Source records:
____________

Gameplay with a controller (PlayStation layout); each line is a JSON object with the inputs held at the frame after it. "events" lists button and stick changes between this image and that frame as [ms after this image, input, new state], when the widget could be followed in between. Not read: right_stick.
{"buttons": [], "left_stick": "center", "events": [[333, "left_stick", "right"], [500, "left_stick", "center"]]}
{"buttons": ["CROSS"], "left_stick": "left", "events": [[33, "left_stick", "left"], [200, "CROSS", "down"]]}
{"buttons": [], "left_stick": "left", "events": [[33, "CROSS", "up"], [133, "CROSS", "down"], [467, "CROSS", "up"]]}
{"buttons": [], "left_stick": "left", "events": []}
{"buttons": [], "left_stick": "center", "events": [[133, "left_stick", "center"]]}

____________

- To do -
Type the data out again, exactly.

- Solution to this exercise -
Gameplay with a controller (PlayStation layout); each line is a JSON object with the inputs held at the frame after it. "events" lists button and stick changes between this image and that frame as [ms after this image, input, new state], when the widget could be followed in between. Not read: right_stick.
{"buttons": [], "left_stick": "center", "events": [[333, "left_stick", "right"], [500, "left_stick", "center"]]}
{"buttons": ["CROSS"], "left_stick": "left", "events": [[33, "left_stick", "left"], [200, "CROSS", "down"]]}
{"buttons": [], "left_stick": "left", "events": [[33, "CROSS", "up"], [133, "CROSS", "down"], [467, "CROSS", "up"]]}
{"buttons": [], "left_stick": "left", "events": []}
{"buttons": [], "left_stick": "center", "events": [[133, "left_stick", "center"]]}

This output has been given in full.